+++ Material supplied

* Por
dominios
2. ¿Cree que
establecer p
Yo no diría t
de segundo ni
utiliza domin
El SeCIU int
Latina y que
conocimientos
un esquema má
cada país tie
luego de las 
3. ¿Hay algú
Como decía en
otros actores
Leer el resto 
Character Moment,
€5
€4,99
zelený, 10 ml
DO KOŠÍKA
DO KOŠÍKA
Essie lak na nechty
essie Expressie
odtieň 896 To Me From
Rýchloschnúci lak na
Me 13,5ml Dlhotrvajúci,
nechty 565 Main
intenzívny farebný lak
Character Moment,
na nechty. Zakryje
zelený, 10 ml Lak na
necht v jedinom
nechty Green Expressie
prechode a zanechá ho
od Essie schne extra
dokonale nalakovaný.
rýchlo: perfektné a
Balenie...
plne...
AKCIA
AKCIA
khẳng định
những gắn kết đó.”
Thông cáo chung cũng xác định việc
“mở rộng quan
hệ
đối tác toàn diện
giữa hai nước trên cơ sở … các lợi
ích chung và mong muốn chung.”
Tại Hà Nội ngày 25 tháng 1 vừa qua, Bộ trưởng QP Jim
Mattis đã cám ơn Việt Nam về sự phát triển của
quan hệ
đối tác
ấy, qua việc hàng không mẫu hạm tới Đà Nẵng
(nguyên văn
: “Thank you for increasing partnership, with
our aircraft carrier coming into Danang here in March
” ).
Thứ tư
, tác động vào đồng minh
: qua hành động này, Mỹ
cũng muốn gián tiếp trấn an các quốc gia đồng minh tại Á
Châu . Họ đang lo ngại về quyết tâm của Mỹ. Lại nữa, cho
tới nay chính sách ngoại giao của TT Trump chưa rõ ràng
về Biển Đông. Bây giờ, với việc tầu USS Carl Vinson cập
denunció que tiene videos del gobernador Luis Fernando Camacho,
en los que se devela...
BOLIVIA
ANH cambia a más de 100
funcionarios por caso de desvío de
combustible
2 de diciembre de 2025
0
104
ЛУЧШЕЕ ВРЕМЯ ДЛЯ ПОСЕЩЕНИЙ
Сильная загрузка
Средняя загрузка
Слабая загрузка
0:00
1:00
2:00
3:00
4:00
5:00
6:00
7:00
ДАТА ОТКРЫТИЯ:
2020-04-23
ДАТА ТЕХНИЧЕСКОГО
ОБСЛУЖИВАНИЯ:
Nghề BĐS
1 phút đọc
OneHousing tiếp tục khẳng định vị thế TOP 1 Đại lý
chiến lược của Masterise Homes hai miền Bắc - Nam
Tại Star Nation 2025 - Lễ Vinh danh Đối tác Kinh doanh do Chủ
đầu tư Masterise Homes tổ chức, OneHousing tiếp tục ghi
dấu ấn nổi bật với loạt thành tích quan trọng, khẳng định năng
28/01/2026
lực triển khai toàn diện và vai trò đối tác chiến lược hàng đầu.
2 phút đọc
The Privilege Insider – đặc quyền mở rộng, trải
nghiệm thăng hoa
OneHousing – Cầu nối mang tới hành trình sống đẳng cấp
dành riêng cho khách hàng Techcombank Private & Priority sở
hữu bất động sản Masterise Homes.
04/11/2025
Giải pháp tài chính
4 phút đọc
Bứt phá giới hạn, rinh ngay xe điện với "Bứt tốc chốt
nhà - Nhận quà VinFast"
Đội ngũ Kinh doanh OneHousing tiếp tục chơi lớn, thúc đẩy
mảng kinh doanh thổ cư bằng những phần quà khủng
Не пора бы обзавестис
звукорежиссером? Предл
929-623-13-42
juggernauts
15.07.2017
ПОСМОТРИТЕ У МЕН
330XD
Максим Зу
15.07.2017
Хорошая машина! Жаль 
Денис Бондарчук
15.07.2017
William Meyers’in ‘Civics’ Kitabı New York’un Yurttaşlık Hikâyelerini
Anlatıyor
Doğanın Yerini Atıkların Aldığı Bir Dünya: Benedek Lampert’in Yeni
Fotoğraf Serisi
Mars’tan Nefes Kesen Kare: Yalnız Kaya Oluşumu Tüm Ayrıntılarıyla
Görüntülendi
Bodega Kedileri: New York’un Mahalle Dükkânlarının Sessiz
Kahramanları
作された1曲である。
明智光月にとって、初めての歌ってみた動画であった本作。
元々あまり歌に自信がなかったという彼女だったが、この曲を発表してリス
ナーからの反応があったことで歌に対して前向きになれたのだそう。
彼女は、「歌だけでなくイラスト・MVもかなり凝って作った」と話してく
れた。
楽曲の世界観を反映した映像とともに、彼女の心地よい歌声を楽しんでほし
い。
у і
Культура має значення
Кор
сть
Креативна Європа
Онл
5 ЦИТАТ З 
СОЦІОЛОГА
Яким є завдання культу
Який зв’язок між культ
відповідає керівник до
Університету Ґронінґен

++++++

## What you have to do
Copy every line from the rows above word for word, keeping each line break where it falls.

## Exercise result
* Por
dominios
2. ¿Cree que
establecer p
Yo no diría t
de segundo ni
utiliza domin
El SeCIU int
Latina y que
conocimientos
un esquema má
cada país tie
luego de las 
3. ¿Hay algú
Como decía en
otros actores
Leer el resto 
Character Moment,
€5
€4,99
zelený, 10 ml
DO KOŠÍKA
DO KOŠÍKA
Essie lak na nechty
essie Expressie
odtieň 896 To Me From
Rýchloschnúci lak na
Me 13,5ml Dlhotrvajúci,
nechty 565 Main
intenzívny farebný lak
Character Moment,
na nechty. Zakryje
zelený, 10 ml Lak na
necht v jedinom
nechty Green Expressie
prechode a zanechá ho
od Essie schne extra
dokonale nalakovaný.
rýchlo: perfektné a
Balenie...
plne...
AKCIA
AKCIA
khẳng định
những gắn kết đó.”
Thông cáo chung cũng xác định việc
“mở rộng quan
hệ
đối tác toàn diện
giữa hai nước trên cơ sở … các lợi
ích chung và mong muốn chung.”
Tại Hà Nội ngày 25 tháng 1 vừa qua, Bộ trưởng QP Jim
Mattis đã cám ơn Việt Nam về sự phát triển của
quan hệ
đối tác
ấy, qua việc hàng không mẫu hạm tới Đà Nẵng
(nguyên văn
: “Thank you for increasing partnership, with
our aircraft carrier coming into Danang here in March
” ).
Thứ tư
, tác động vào đồng minh
: qua hành động này, Mỹ
cũng muốn gián tiếp trấn an các quốc gia đồng minh tại Á
Châu . Họ đang lo ngại về quyết tâm của Mỹ. Lại nữa, cho
tới nay chính sách ngoại giao của TT Trump chưa rõ ràng
về Biển Đông. Bây giờ, với việc tầu USS Carl Vinson cập
denunció que tiene videos del gobernador Luis Fernando Camacho,
en los que se devela...
BOLIVIA
ANH cambia a más de 100
funcionarios por caso de desvío de
combustible
2 de diciembre de 2025
0
104
ЛУЧШЕЕ ВРЕМЯ ДЛЯ ПОСЕЩЕНИЙ
Сильная загрузка
Средняя загрузка
Слабая загрузка
0:00
1:00
2:00
3:00
4:00
5:00
6:00
7:00
ДАТА ОТКРЫТИЯ:
2020-04-23
ДАТА ТЕХНИЧЕСКОГО
ОБСЛУЖИВАНИЯ:
Nghề BĐS
1 phút đọc
OneHousing tiếp tục khẳng định vị thế TOP 1 Đại lý
chiến lược của Masterise Homes hai miền Bắc - Nam
Tại Star Nation 2025 - Lễ Vinh danh Đối tác Kinh doanh do Chủ
đầu tư Masterise Homes tổ chức, OneHousing tiếp tục ghi
dấu ấn nổi bật với loạt thành tích quan trọng, khẳng định năng
28/01/2026
lực triển khai toàn diện và vai trò đối tác chiến lược hàng đầu.
2 phút đọc
The Privilege Insider – đặc quyền mở rộng, trải
nghiệm thăng hoa
OneHousing – Cầu nối mang tới hành trình sống đẳng cấp
dành riêng cho khách hàng Techcombank Private & Priority sở
hữu bất động sản Masterise Homes.
04/11/2025
Giải pháp tài chính
4 phút đọc
Bứt phá giới hạn, rinh ngay xe điện với "Bứt tốc chốt
nhà - Nhận quà VinFast"
Đội ngũ Kinh doanh OneHousing tiếp tục chơi lớn, thúc đẩy
mảng kinh doanh thổ cư bằng những phần quà khủng
Не пора бы обзавестис
звукорежиссером? Предл
929-623-13-42
juggernauts
15.07.2017
ПОСМОТРИТЕ У МЕН
330XD
Максим Зу
15.07.2017
Хорошая машина! Жаль 
Денис Бондарчук
15.07.2017
William Meyers’in ‘Civics’ Kitabı New York’un Yurttaşlık Hikâyelerini
Anlatıyor
Doğanın Yerini Atıkların Aldığı Bir Dünya: Benedek Lampert’in Yeni
Fotoğraf Serisi
Mars’tan Nefes Kesen Kare: Yalnız Kaya Oluşumu Tüm Ayrıntılarıyla
Görüntülendi
Bodega Kedileri: New York’un Mahalle Dükkânlarının Sessiz
Kahramanları
作された1曲である。
明智光月にとって、初めての歌ってみた動画であった本作。
元々あまり歌に自信がなかったという彼女だったが、この曲を発表してリス
ナーからの反応があったことで歌に対して前向きになれたのだそう。
彼女は、「歌だけでなくイラスト・MVもかなり凝って作った」と話してく
れた。
楽曲の世界観を反映した映像とともに、彼女の心地よい歌声を楽しんでほし
い。
у і
Культура має значення
Кор
сть
Креативна Європа
Онл
5 ЦИТАТ З 
СОЦІОЛОГА
Яким є завдання культу
Який зв’язок між культ
відповідає керівник до
Університету Ґронінґен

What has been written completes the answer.